MASS TRANSIT is supposed to benefit from a $10 billion, twelve-year program of expansion and improvement, not all of it yet written into law. If the funds are parceled out year by year in relatively small amounts, as they would be under revenue sharing, no city will be likely to get enough to do much good. Major new systems, like California's San Francisco Bay Area Rapid Transit network, require major financing commitments at the outset.
Nixon's 1972 budget calls for no new taxes, except for the Social Security increases. That does not mean, however, that the President has no long-term plans for tinkering with the federal tax structure. At a Senate hearing last week Nixon's Treasury Secretary-designate, John Connally, revealed that the President has charged him with a full-dress review of the whole revenue structure. One major focus of Connally's studies will be the value-added tax, a kind of national sales levy widely used in Western Europe. That, Connally said, might well replace some of the existing income sources.
Many of the increases in Nixon's 1972 budget, notably for social welfare, are what his budget men call "the un-controllables"outlays determined by formulas fixed in law. These can be treacherous: federal unemployment funds were originally budgeted at $3.2 billion for the current fiscal year, but because of the lagging economy, the Office of Management and Budget expects the total will be $5.9 billion.
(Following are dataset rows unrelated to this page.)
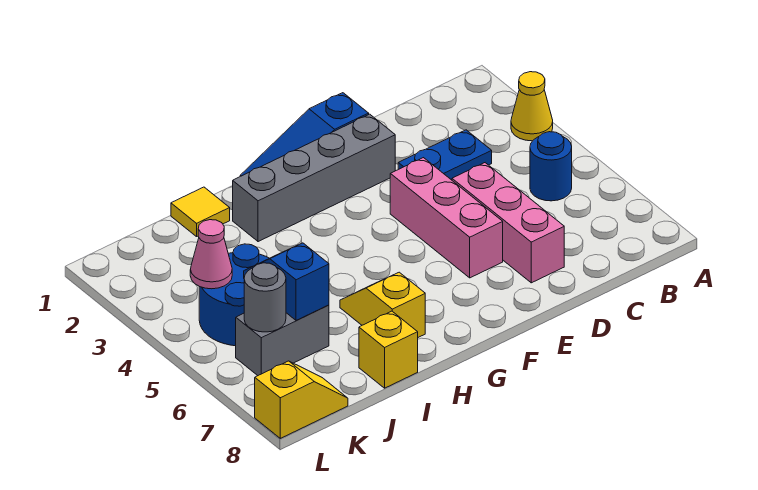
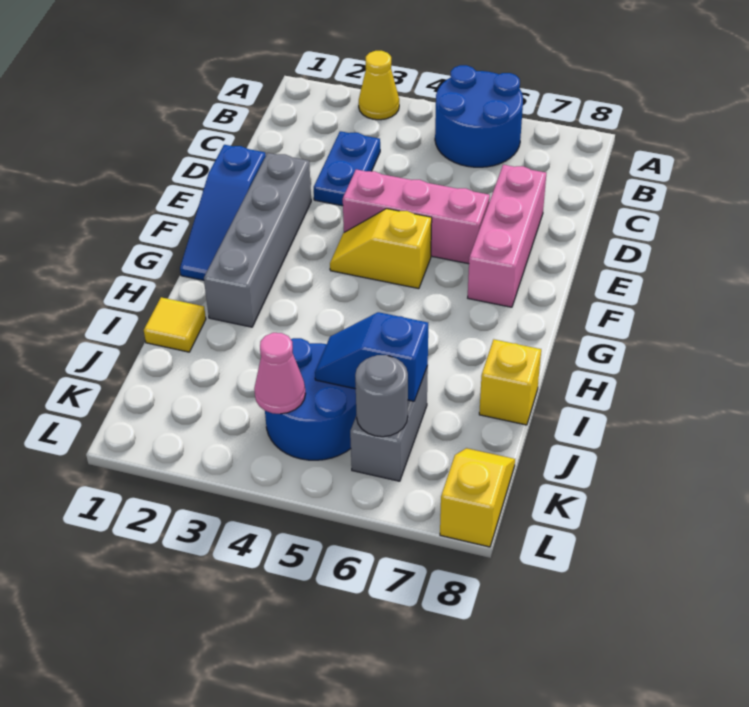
blue round brick B5 level 1 -> blue round brick A5:B6 level 1
pink brick D5:D7 level 1 -> pink brick D7:F7 level 1
yellow slope H6:H7 level 1 top 7 -> yellow slope F4:F5 level 1 top 5

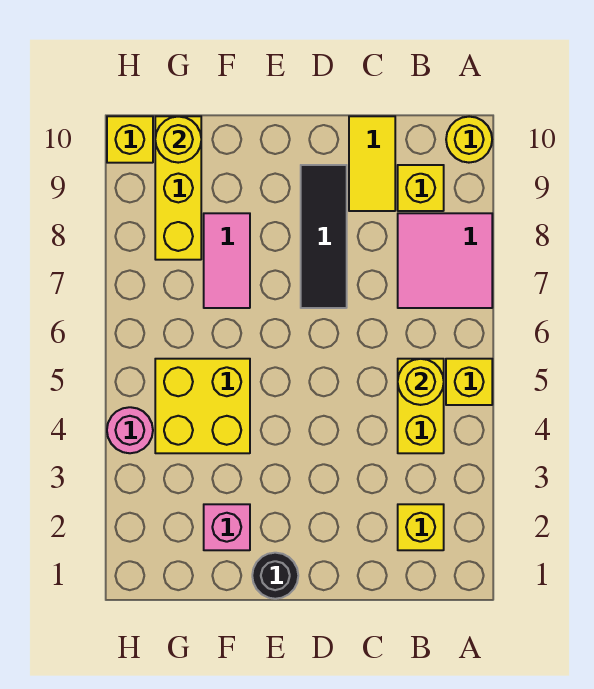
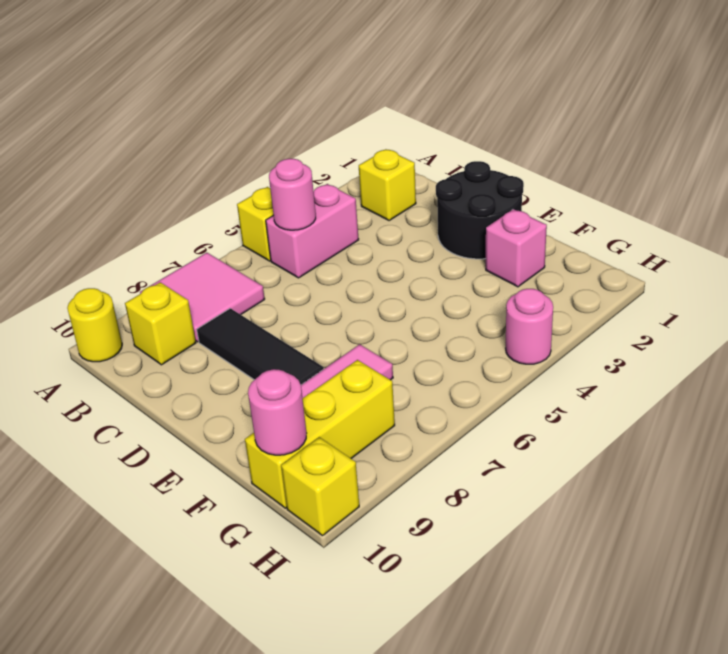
yellow brick B4:B5 level 1 -> pink brick B4:B5 level 1
yellow round brick B5 level 2 -> pink round brick B5 level 2
yellow tile C9:C10 level 1 -> none
black tile D7:D9 level 1 -> black tile C8:E8 level 1
black round brick E1 level 1 -> black round brick D1:E2 level 1
yellow brick F4:G5 level 1 -> none
yellow round brick G10 level 2 -> pink round brick G10 level 2

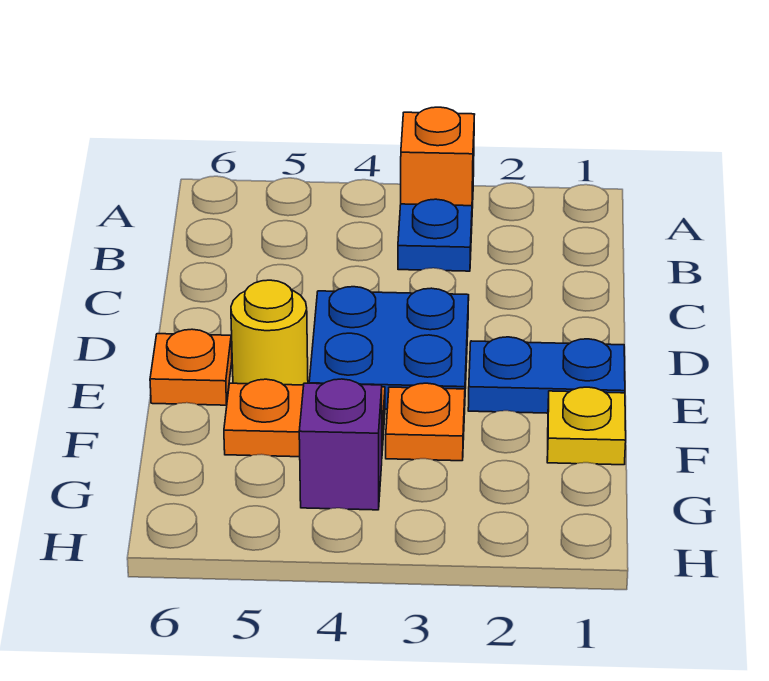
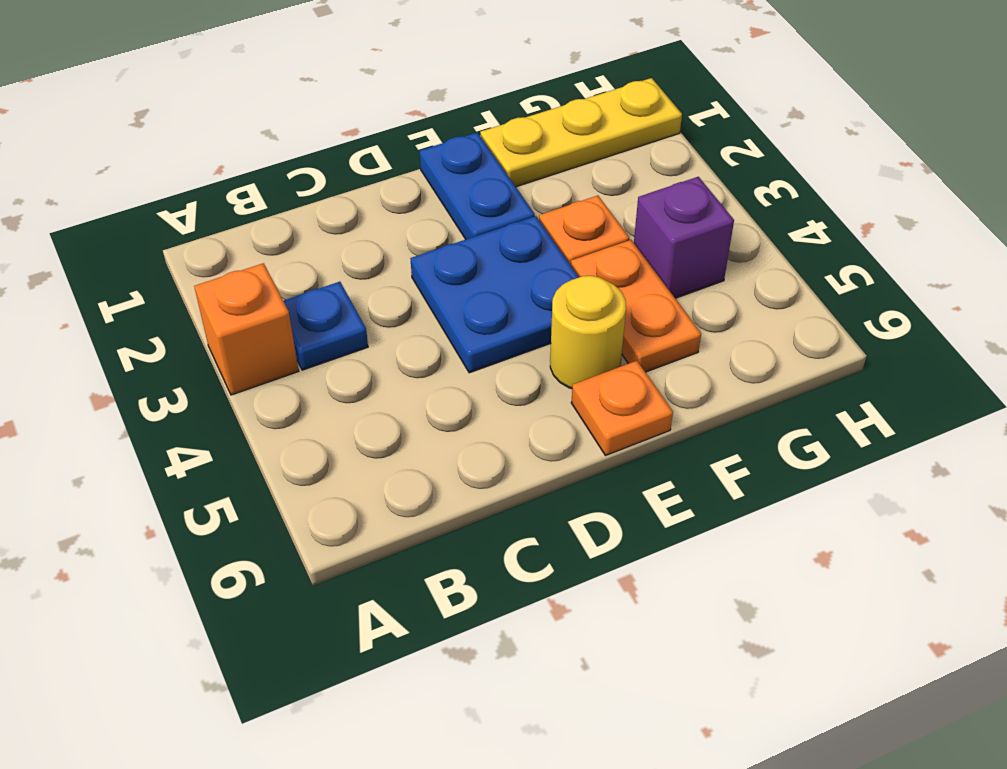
yellow plate F1 level 1 -> yellow plate F1:H1 level 1

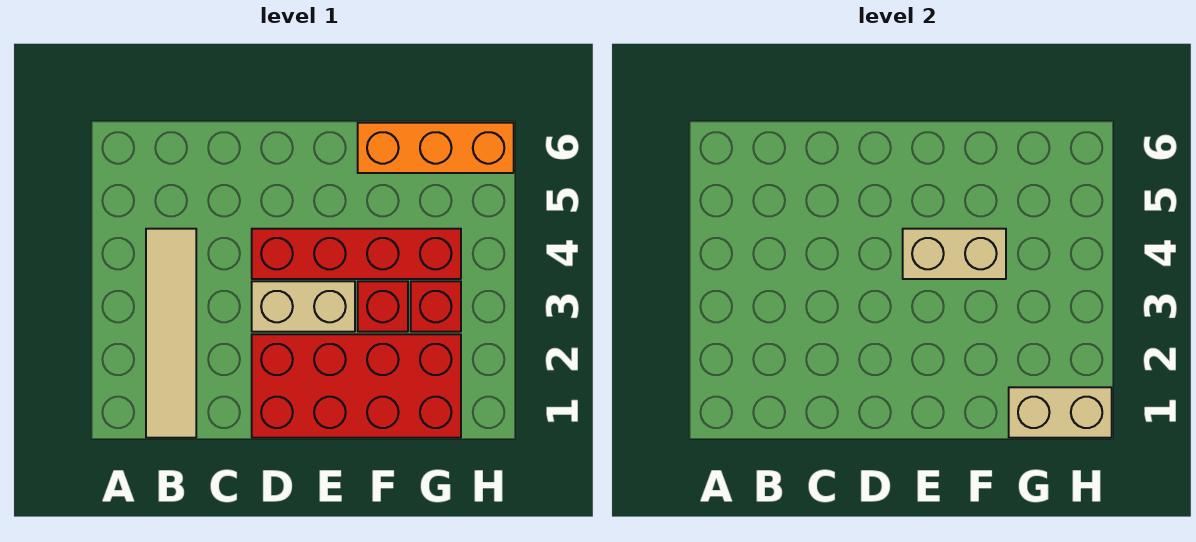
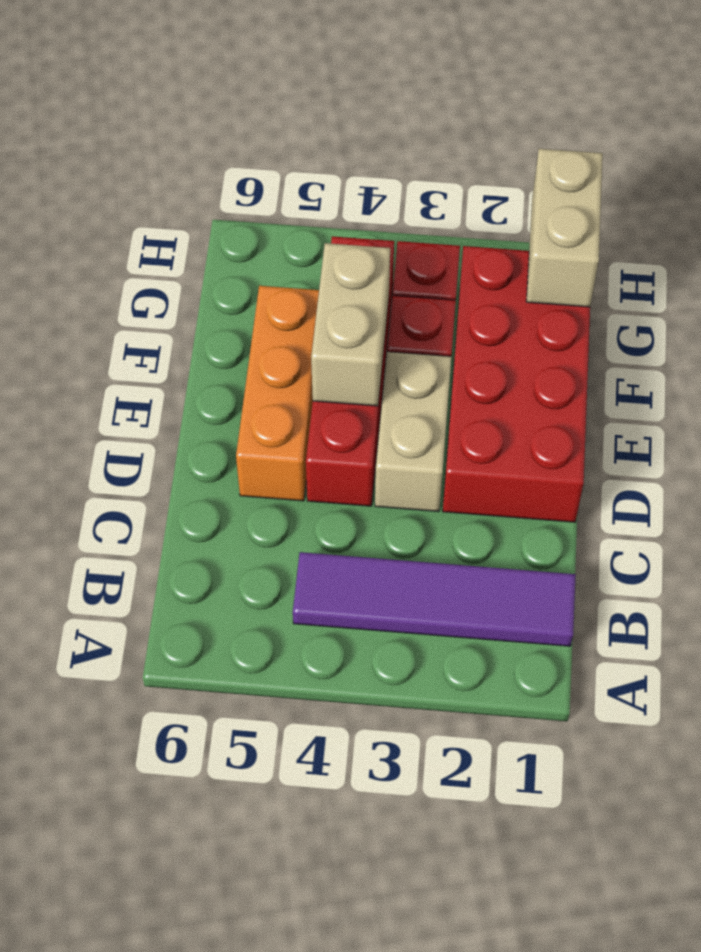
tan tile B1:B4 level 1 -> purple tile B1:B4 level 1
orange brick F6:H6 level 1 -> orange brick D5:F5 level 1

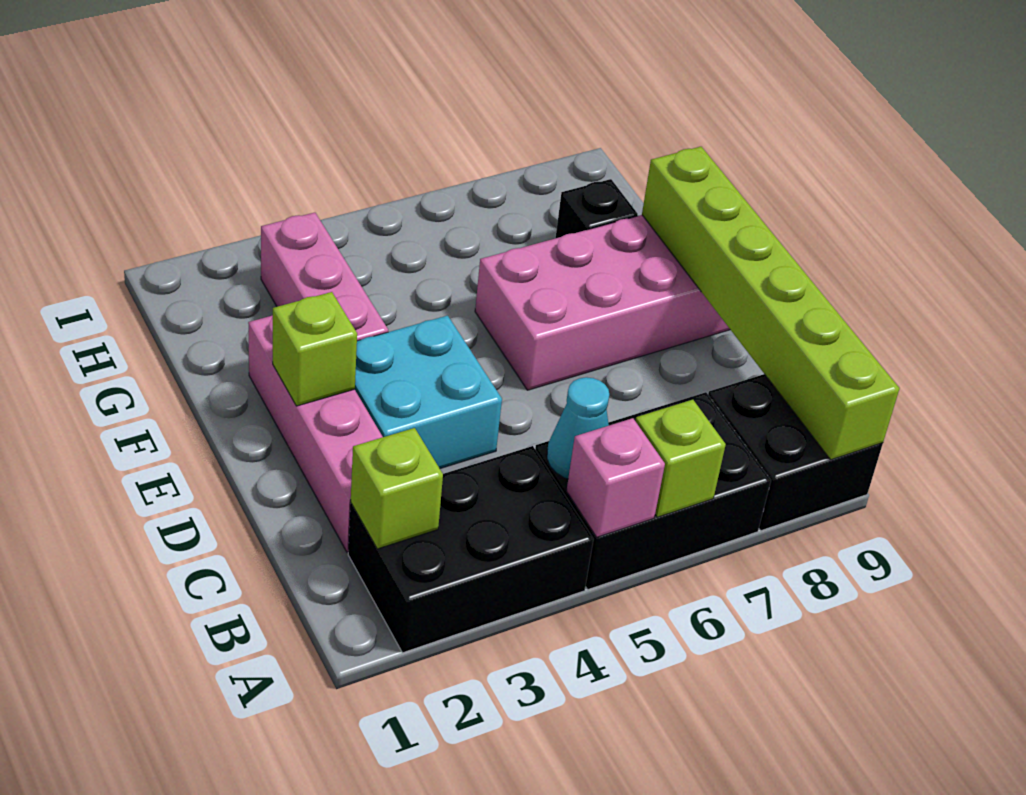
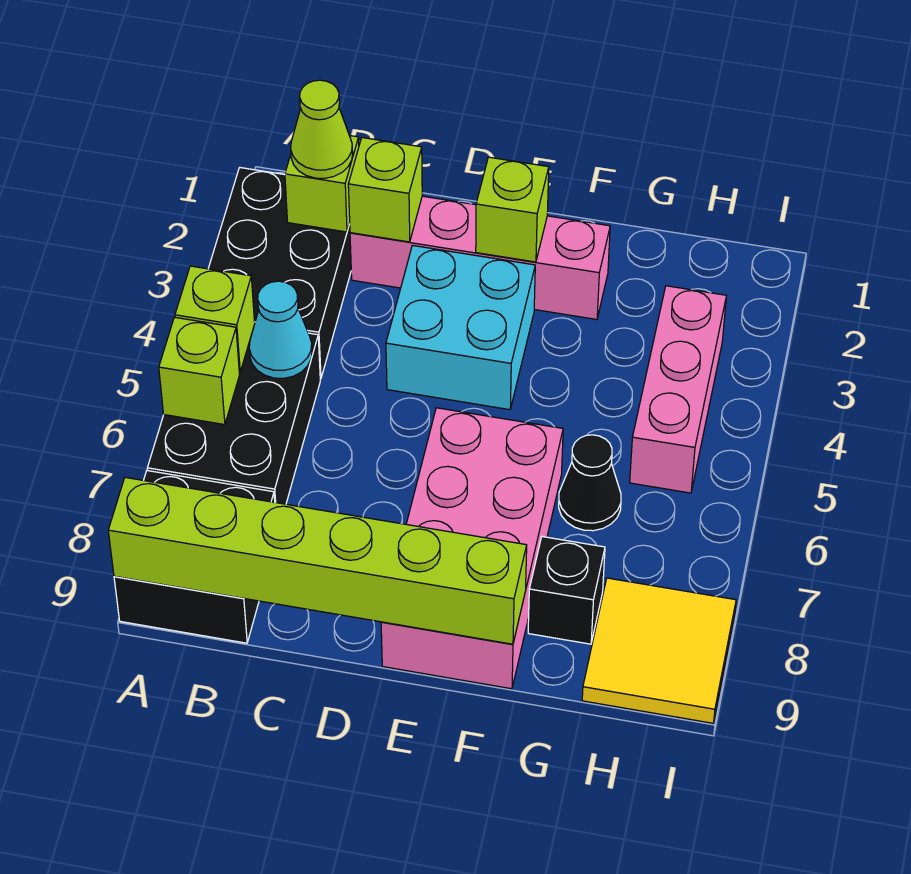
pink brick A5 level 2 -> lime brick A5 level 2
none -> lime cone B2 level 3
none -> lime brick C2 level 2
pink brick F3:H3 level 1 -> pink brick H3:H5 level 1
none -> black cone G6 level 1
none -> yellow tile H8:I9 level 1

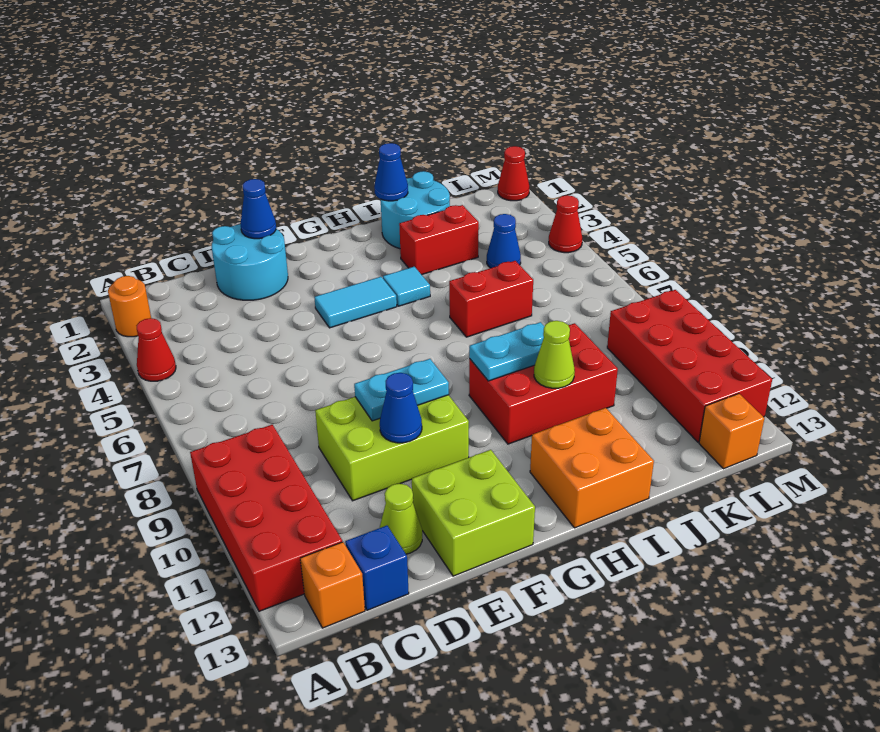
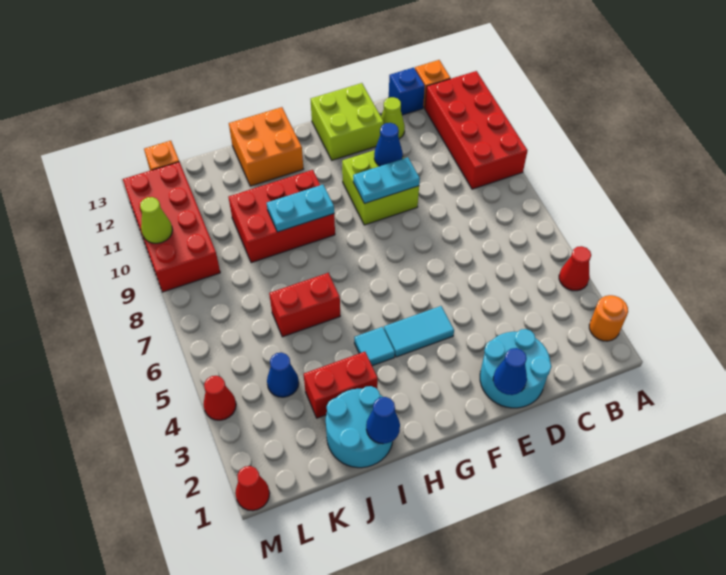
lime brick D9:F10 level 1 -> lime brick E9:F10 level 1
lime cone I10 level 2 -> lime cone M10 level 2

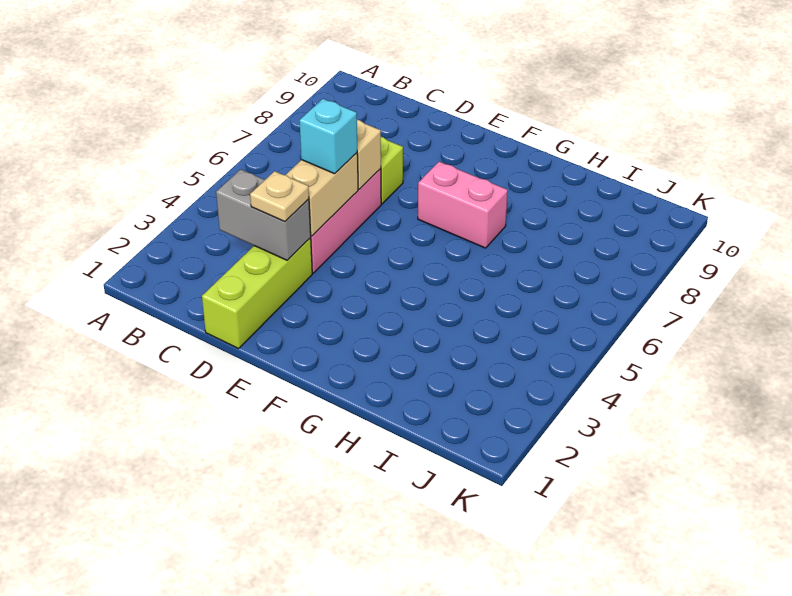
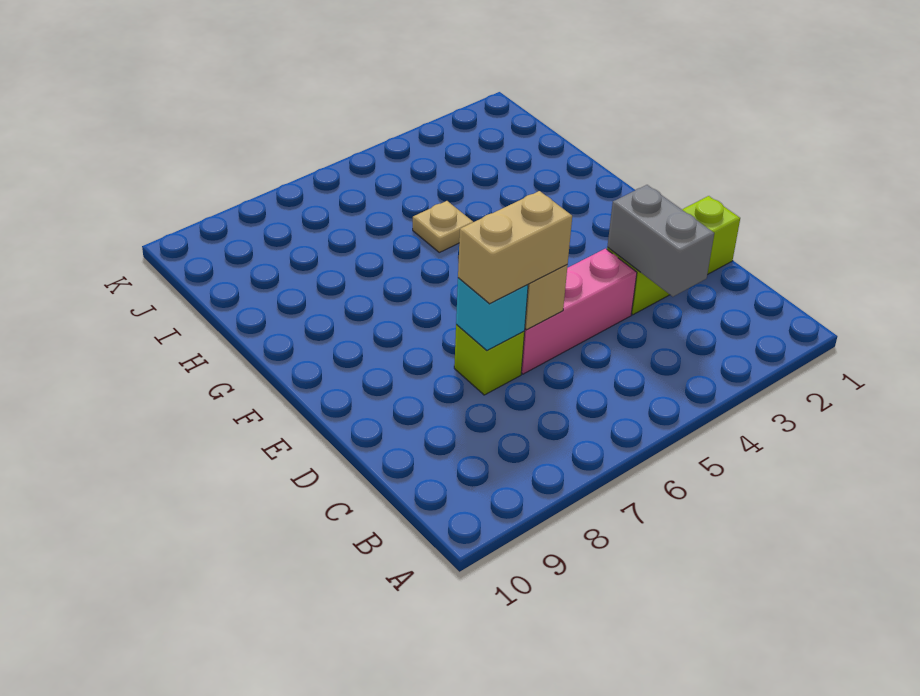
tan plate D3 level 3 -> tan plate H5 level 1
tan brick D4:D5 level 2 -> tan brick D6:D7 level 3
cyan brick D5 level 3 -> cyan brick D7 level 2
pink brick F7:G7 level 1 -> none

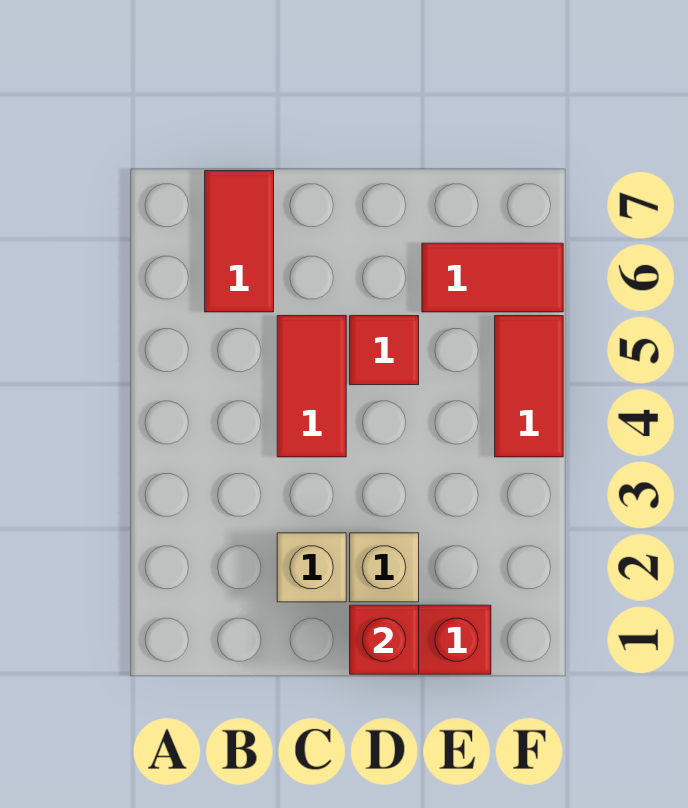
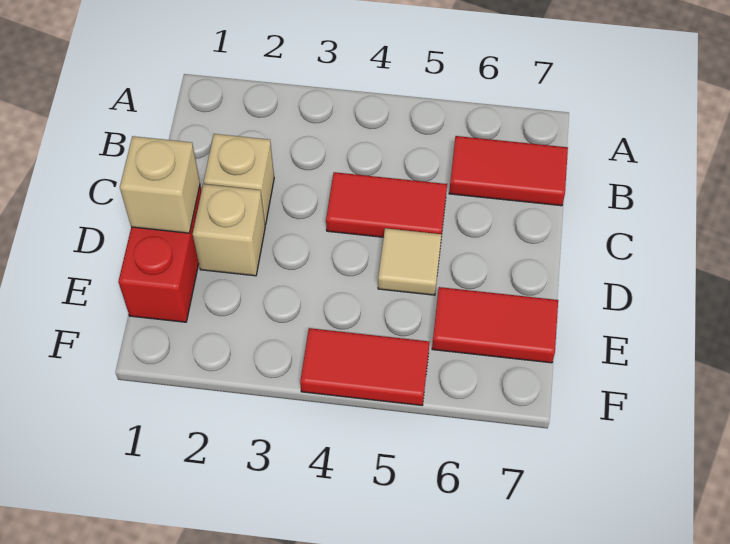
red brick D1 level 2 -> tan brick D1 level 2
red tile D5 level 1 -> tan tile D5 level 1
red tile E6:F6 level 1 -> red tile E6:E7 level 1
In fact, Nixon's fiscal-1971 budget got altogether out of hand, mainly because the economy did not revive on schedule.
Possibly because he recognized that his 1971 plans were going awry, Nixon involved himself earlier and deeper in the planning for fiscal 1972. Where a year ago he put in only 40 or 50 hours on the budget, this time he immersed himself deeply. The tedious process of budget making has no special fascination for Nixon, but he believes that the budget is the die with which to make his presidential stamp on the U.S.